The technocrats who control our lives and determine the fate of the planet will be delighted to hear of this scientific development — the discovery that human beings do not actually exist. Complaints from the governed will have no grounds on which to be heard. Tom Paine’s ghost will be put to rest. Statistics will no longer hide a human story. When human rights are violated it will be a misdemeanor, and the good of all can finally be determined on the basis of bloodless calculations.
Whence Cometh This One, and With What Aim?

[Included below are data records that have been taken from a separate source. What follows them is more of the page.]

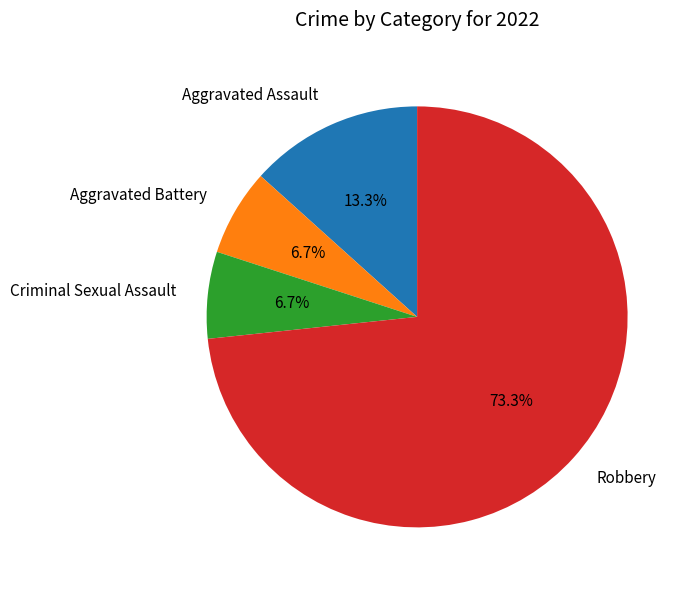

To the nearest percent, what is the difference between the Robbery and Aggravated Battery slice percentages?

67%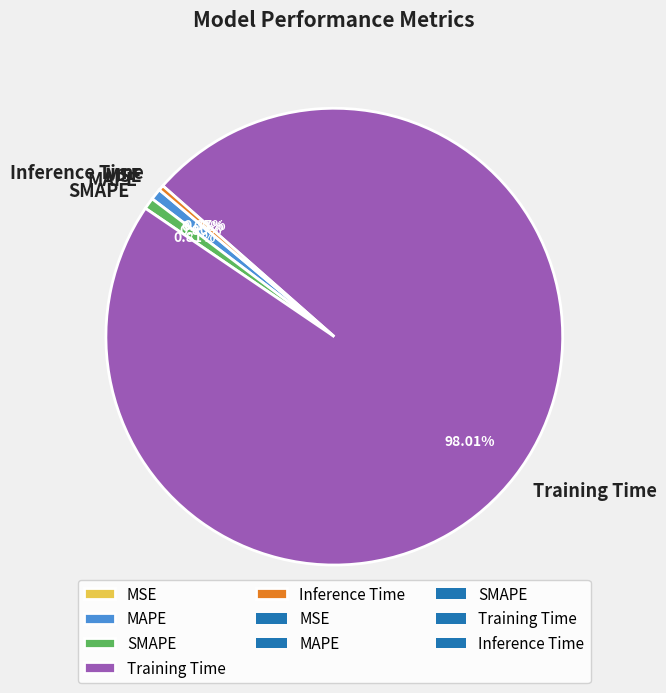

Do Inference Time and Training Time together represent more than half of the pie?

Yes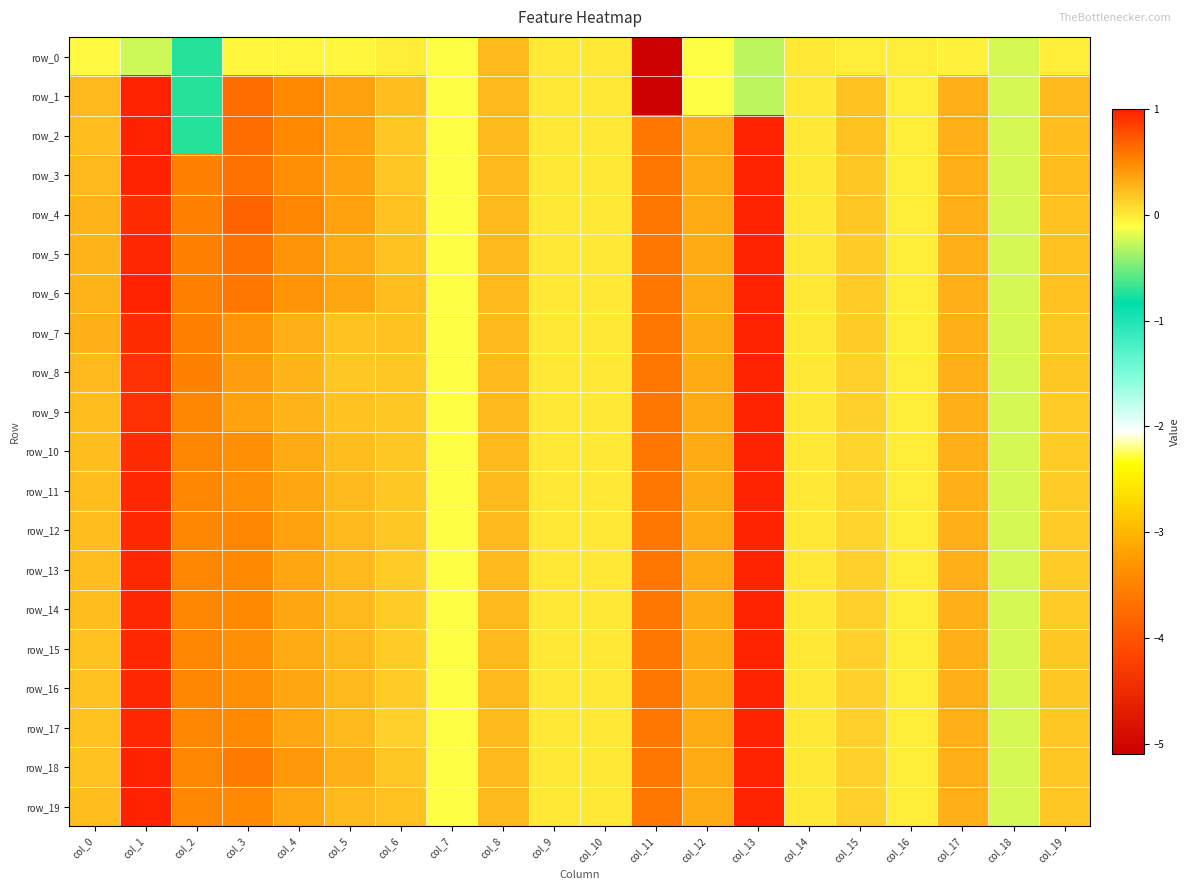

Reading left to right, what are all the values shown in this chart?

row_0: -0.1	-0.2	-0.7	-0.1	-0.1	-0.1	-0.0	-0.1	0.2	0.0	0.0	-5.1	-0.1	-0.3	-0.0	-0.0	-0.0	-0.0	-0.2	-0.0
row_1: 0.2	1.0	-0.7	0.6	0.5	0.4	0.2	-0.1	0.2	0.0	0.0	-5.1	-0.1	-0.3	-0.0	0.2	-0.0	0.3	-0.2	0.2
row_2: 0.2	1.0	-0.7	0.6	0.5	0.4	0.2	-0.1	0.2	0.0	0.0	0.6	0.3	1.0	-0.0	0.2	-0.0	0.3	-0.2	0.2
row_3: 0.3	1.0	0.5	0.6	0.5	0.4	0.2	-0.1	0.2	0.0	0.0	0.6	0.3	1.0	-0.0	0.2	-0.0	0.3	-0.2	0.2
row_4: 0.3	1.0	0.5	0.7	0.5	0.4	0.2	-0.1	0.2	0.0	0.0	0.6	0.3	1.0	-0.0	0.2	-0.0	0.3	-0.2	0.2
row_5: 0.3	1.0	0.5	0.6	0.5	0.3	0.2	-0.1	0.2	0.0	0.0	0.6	0.3	1.0	-0.0	0.2	-0.0	0.3	-0.2	0.2
row_6: 0.3	1.0	0.5	0.6	0.4	0.3	0.2	-0.1	0.2	0.0	0.0	0.6	0.3	1.0	-0.0	0.2	-0.0	0.3	-0.2	0.2
row_7: 0.3	0.9	0.5	0.4	0.3	0.2	0.2	-0.1	0.2	0.0	0.0	0.6	0.3	1.0	-0.0	0.1	-0.0	0.3	-0.2	0.2
row_8: 0.2	0.9	0.5	0.4	0.3	0.2	0.2	-0.1	0.2	0.0	0.0	0.6	0.3	1.0	-0.0	0.1	-0.0	0.3	-0.2	0.2
row_9: 0.2	0.9	0.5	0.4	0.3	0.2	0.2	-0.1	0.2	0.0	0.0	0.6	0.3	1.0	-0.0	0.1	-0.0	0.3	-0.2	0.2
row_10: 0.2	0.9	0.5	0.5	0.3	0.2	0.2	-0.1	0.2	0.0	0.0	0.6	0.3	1.0	-0.0	0.1	-0.0	0.3	-0.2	0.2
row_11: 0.2	1.0	0.5	0.5	0.3	0.2	0.2	-0.1	0.2	0.0	0.0	0.6	0.3	1.0	-0.0	0.1	-0.0	0.3	-0.2	0.2
row_12: 0.2	1.0	0.5	0.5	0.4	0.3	0.2	-0.1	0.2	0.0	0.0	0.6	0.3	1.0	-0.0	0.1	-0.0	0.3	-0.2	0.2
row_13: 0.2	1.0	0.5	0.5	0.4	0.3	0.2	-0.1	0.2	0.0	0.0	0.6	0.3	1.0	-0.0	0.1	-0.0	0.3	-0.2	0.2
row_14: 0.2	1.0	0.5	0.5	0.3	0.2	0.2	-0.1	0.2	0.0	0.0	0.6	0.3	1.0	-0.0	0.1	-0.0	0.3	-0.2	0.2
row_15: 0.2	1.0	0.5	0.5	0.3	0.2	0.2	-0.1	0.2	0.0	0.0	0.6	0.3	1.0	-0.0	0.1	-0.0	0.3	-0.2	0.2
row_16: 0.2	1.0	0.5	0.5	0.3	0.2	0.1	-0.1	0.2	0.0	0.0	0.6	0.3	1.0	-0.0	0.1	-0.0	0.3	-0.2	0.2
row_17: 0.2	1.0	0.5	0.5	0.3	0.2	0.1	-0.1	0.2	0.0	0.0	0.6	0.3	1.0	-0.0	0.1	-0.0	0.3	-0.2	0.2
row_18: 0.2	1.0	0.5	0.6	0.4	0.3	0.2	-0.1	0.2	0.0	0.0	0.6	0.3	1.0	-0.0	0.1	-0.0	0.3	-0.2	0.2
row_19: 0.2	1.0	0.5	0.5	0.3	0.2	0.2	-0.1	0.2	0.0	0.0	0.6	0.3	1.0	-0.0	0.1	-0.0	0.3	-0.2	0.2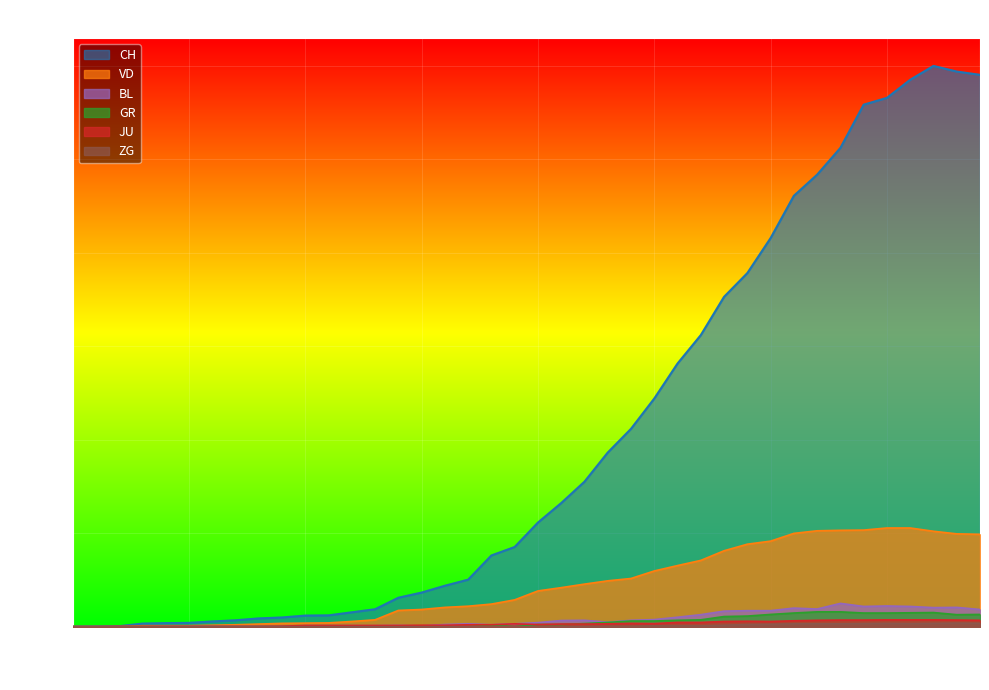

What is the average value of the JU series?

12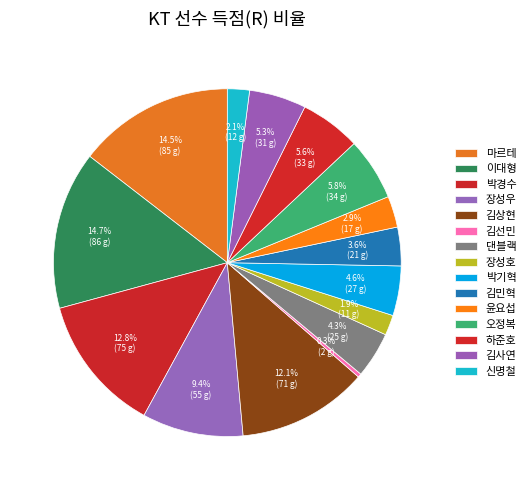

To the nearest percent, what portion does 마르테 represent?

15%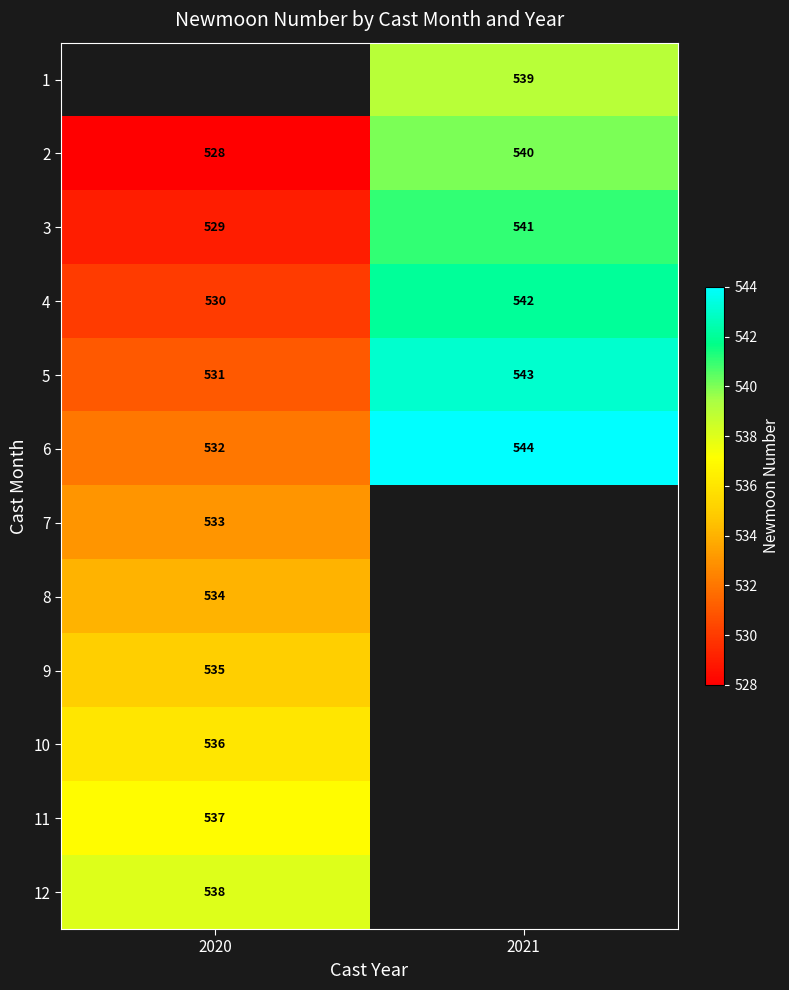

Which category has the lowest value across all series?

2020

As an evangelist for the path of exploding our own existence, Susan excels at making something out of nothing. Plucking quotes and conclusions from popular spiritual and scientific authorities, assembling notions that suit her own fancy, and modeling confidence in her own conclusions, Susan’s mind is dangerous territory for those unfamiliar with her jargon and susceptible to her manner. As the capper for her presentation of scientific-style evidence, Susan displayed a reaction-time study that showed that when a person intends to move, they start moving before they can tell you that they’re about to move. From that, Susan blithely drew the conclusion that “free will is illusory.” The best thing about it was the confidence with which she enunciated this absurdity. For a second there, before I got all my physiological responses in order, I thought she’d actually made a point. She’s a pro, that Susan Blackmore.
You gotta wonder, and I do, what the heck is so important about nihilism that we gotta put this gal out on the road to push it? Well you know, it doesn’t exactly sell itself.